Extrait source =
● ● ●
Pas encore de vendanges pour “La Voix des Mêlés” aux portes de Mons, mais c’est normal, les vignes n’ont été plantées que l’an dernier et cette année. Présentation avec Franck Van Den Bulcke qui se définit avant tout comme « paysan-vigneron ».

« Fils d’agriculteur, petit-fils d’agriculteur, arrière-petit-fils d’agriculteur et agriculteur lui-même », la formule a été popularisée par Michel Serrault dans un de ses films, mais Franck est effectivement issu de trois générations de chiconniers dont la marchandise était écoulée aux halles de Paris ou de Maubeuge. Même s’il a surtout, trouve-je, une gueule de cinéma ou de rugbyman.

Et du sport, il en a pratiqué. D’abord en suivant son père sur les terrains, puis comme joueur, entraîneur ou moniteur à la Commune. En sélection nationale « Jeunes » au foot, ou, surtout, en division 1 de balle pelote, sport qu’il a fini par choisir.
● ● ●
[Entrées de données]
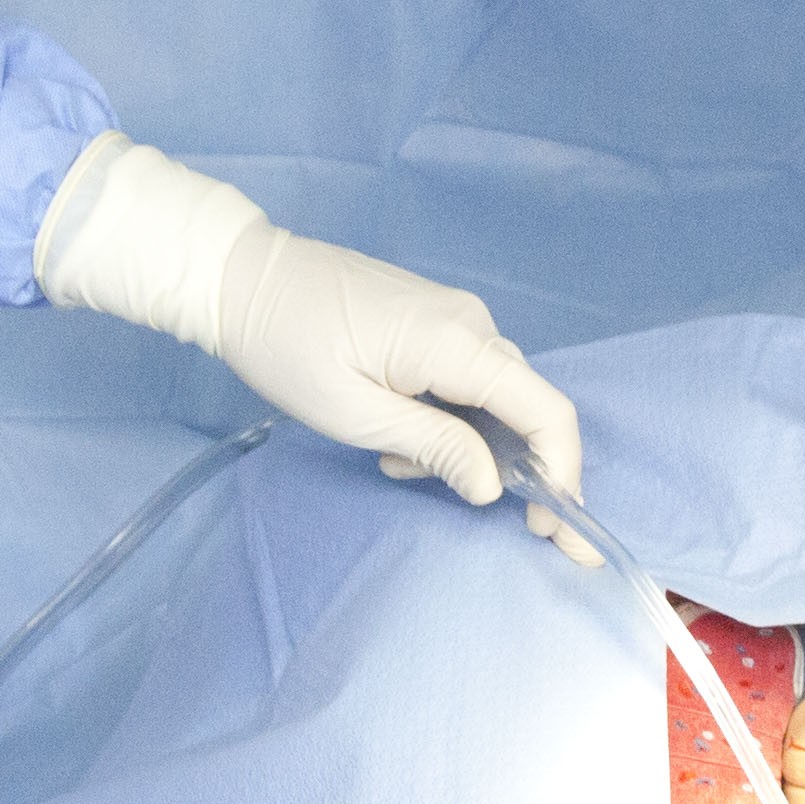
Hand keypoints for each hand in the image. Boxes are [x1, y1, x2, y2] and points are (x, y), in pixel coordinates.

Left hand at [35, 138, 590, 552]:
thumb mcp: (354, 413)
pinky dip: (445, 420)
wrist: (241, 276)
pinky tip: (394, 442)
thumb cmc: (285, 346)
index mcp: (457, 343)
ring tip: (397, 467)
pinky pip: (464, 380)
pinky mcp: (432, 321)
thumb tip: (493, 487)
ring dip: (464, 446)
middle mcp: (470, 323)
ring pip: (492, 398)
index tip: (556, 527)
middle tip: (489, 519)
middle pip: (525, 407)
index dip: (563, 472)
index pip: (545, 411)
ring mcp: (453, 318)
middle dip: (517, 470)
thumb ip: (433, 447)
● ● ●
Travail demandé =
(a) D'après le texte sur « La Voix des Mêlés », quel sport Franck Van Den Bulcke a-t-il pratiqué en division 1 ?
(b) Reproduisez à l'identique le passage du texte sur « La Voix des Mêlés » commençant à « Pas encore de » et se terminant à « ou de rugbyman. ».

Résultats obtenus =
(a) La balle pelote.

(b)
Pas encore de vendanges pour “La Voix des Mêlés” aux portes de Mons, mais c’est normal, les vignes n’ont été plantées que l’an dernier et cette année. Présentation avec Franck Van Den Bulcke qui se définit avant tout comme « paysan-vigneron ».

« Fils d’agriculteur, petit-fils d’agriculteur, arrière-petit-fils d’agriculteur et agriculteur lui-même », la formule a été popularisée par Michel Serrault dans un de ses films, mais Franck est effectivement issu de trois générations de chiconniers dont la marchandise était écoulée aux halles de Paris ou de Maubeuge. Même s’il a surtout, trouve-je, une gueule de cinéma ou de rugbyman.